Ladies who broke made dominance
Girls in F1 again? One day, perhaps! Girls at Brooldands — yes, lots of them. To escape some confusion, the first ladies’ races were in 1908, a decorous age, so their skirts were tied round their ankles as they sped along on exposed chassis. The BARC then said, no more, although girls raced at some of the smaller club events.
By 1928 the parent club relented, staging a ladies’ two-lap Sweepstake at a Thursday evening meeting. It was won by Miss Maconochie’s supercharged Salmson.
The late Dame Barbara Cartland took a bunch of debutantes in M-type MGs to the Track in 1932 to show that women drove better than men, and claimed that as the first female ‘race’, but it was so dangerous that it was quickly stopped.
Although the Hon Mrs Chetwynd had shared a Lea-Francis in the 1929 BARC Six-Hour Race, the ladies were still banned from competing with the men in lesser events, though they now wore skirts above the knee, bobbed or Eton-cropped hair, and were flying, sailing, and beating the men at tennis, and other sports.

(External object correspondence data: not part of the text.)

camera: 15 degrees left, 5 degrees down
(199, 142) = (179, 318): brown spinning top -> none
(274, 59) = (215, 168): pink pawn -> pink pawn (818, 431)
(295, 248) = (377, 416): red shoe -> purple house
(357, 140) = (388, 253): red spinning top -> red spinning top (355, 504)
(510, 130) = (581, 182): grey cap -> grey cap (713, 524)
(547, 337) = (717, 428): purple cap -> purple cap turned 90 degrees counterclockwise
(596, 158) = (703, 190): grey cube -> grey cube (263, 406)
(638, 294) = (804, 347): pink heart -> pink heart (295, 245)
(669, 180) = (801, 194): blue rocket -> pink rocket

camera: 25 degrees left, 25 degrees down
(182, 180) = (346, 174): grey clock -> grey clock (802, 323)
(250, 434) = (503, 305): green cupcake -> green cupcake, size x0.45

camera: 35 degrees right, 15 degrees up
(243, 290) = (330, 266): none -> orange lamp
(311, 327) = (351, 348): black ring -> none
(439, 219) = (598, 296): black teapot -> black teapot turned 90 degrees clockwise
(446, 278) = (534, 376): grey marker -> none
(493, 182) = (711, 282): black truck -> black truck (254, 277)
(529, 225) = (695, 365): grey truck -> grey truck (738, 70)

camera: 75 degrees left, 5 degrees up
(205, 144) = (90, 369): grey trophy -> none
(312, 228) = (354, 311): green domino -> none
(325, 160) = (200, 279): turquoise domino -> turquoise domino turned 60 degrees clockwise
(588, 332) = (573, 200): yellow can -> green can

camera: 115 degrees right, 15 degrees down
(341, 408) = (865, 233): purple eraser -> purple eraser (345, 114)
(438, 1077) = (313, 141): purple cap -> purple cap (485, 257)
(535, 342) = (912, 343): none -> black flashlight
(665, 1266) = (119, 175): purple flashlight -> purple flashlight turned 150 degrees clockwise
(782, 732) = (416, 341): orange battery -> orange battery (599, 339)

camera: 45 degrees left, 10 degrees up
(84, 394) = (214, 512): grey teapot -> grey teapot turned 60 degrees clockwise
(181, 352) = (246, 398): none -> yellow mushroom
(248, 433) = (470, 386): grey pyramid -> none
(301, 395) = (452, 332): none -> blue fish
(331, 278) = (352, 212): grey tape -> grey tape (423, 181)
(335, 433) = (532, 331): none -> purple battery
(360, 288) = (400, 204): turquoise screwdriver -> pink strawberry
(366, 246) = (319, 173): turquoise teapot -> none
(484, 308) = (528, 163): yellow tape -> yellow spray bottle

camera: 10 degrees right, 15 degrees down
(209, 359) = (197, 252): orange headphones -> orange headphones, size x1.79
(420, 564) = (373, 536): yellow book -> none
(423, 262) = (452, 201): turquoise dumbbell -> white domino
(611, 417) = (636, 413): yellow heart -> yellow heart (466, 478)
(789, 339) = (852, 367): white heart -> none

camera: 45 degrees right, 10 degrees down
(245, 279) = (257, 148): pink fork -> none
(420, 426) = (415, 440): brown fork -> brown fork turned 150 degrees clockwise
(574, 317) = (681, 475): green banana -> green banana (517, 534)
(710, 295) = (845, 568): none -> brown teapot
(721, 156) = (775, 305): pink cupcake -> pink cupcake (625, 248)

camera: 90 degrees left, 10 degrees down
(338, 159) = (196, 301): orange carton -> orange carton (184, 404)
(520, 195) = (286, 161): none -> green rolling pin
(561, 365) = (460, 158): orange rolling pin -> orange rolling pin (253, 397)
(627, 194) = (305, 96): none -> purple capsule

Elsie Wisdom and Joan Richmond, in a Riley, won the JCC two-day 1000-mile Race in 1932, and at last the BARC lifted the ban on mixed races. Mrs S Tolhurst was the first to beat the chaps, in a Riley, lapping at 90.88mph, and before the Track closed in 1939, Kay Petre’s Bugatti had lapped at 125.45mph to win a mixed race in 1935. In 1933 they even agreed to a girls’ handicap over the two-corner Mountain circuit, watching with fingers well crossed. Rita Don, in daddy’s Riley, was first. It was said that as she slowed for the Fork Hairpin, Freddie Dixon, who was passengering, banged open the hand throttle!
The Ladies’ Mountain Handicap became an annual fixture, won in 1934 by Doreen Evans in a Bellevue R-type MG, and in 1935 by Mrs Oxenden in a long-skirted tweed two-piece, collar and tie, white helmet and a stripped sports Alta, at 66.86mph.